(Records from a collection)

--------

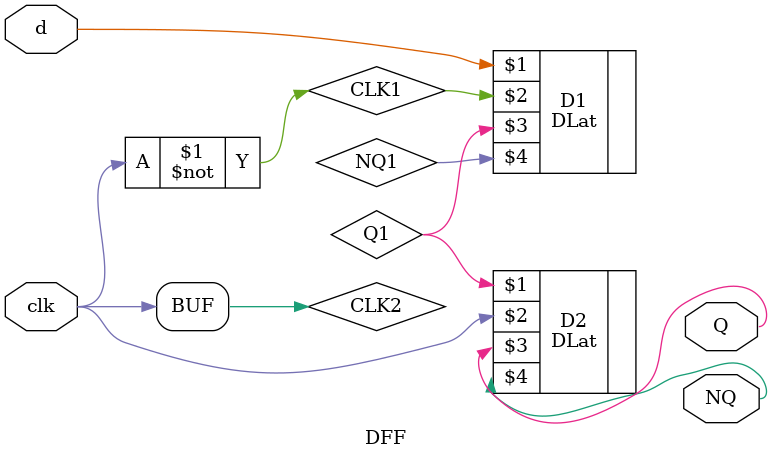
<source format=v>
module DFF(input d, input clk, output Q, output NQ);
	wire CLK1;
	wire CLK2;
	wire Q1;
	wire NQ1;
	assign CLK2 = clk;
	assign CLK1 = ~clk;
	DLat D1(d, CLK1, Q1, NQ1);
	DLat D2(Q1, CLK2, Q, NQ);
endmodule

</source>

--------

* [WHAT YOU SHOULD DO]: A faithful copy of every record is needed here. Leave the images out of it.

* [ANSWER FOR THE TASK]:
<source format=v>
module DFF(input d, input clk, output Q, output NQ);
	wire CLK1;
	wire CLK2;
	wire Q1;
	wire NQ1;
	assign CLK2 = clk;
	assign CLK1 = ~clk;
	DLat D1(d, CLK1, Q1, NQ1);
	DLat D2(Q1, CLK2, Q, NQ);
endmodule

</source>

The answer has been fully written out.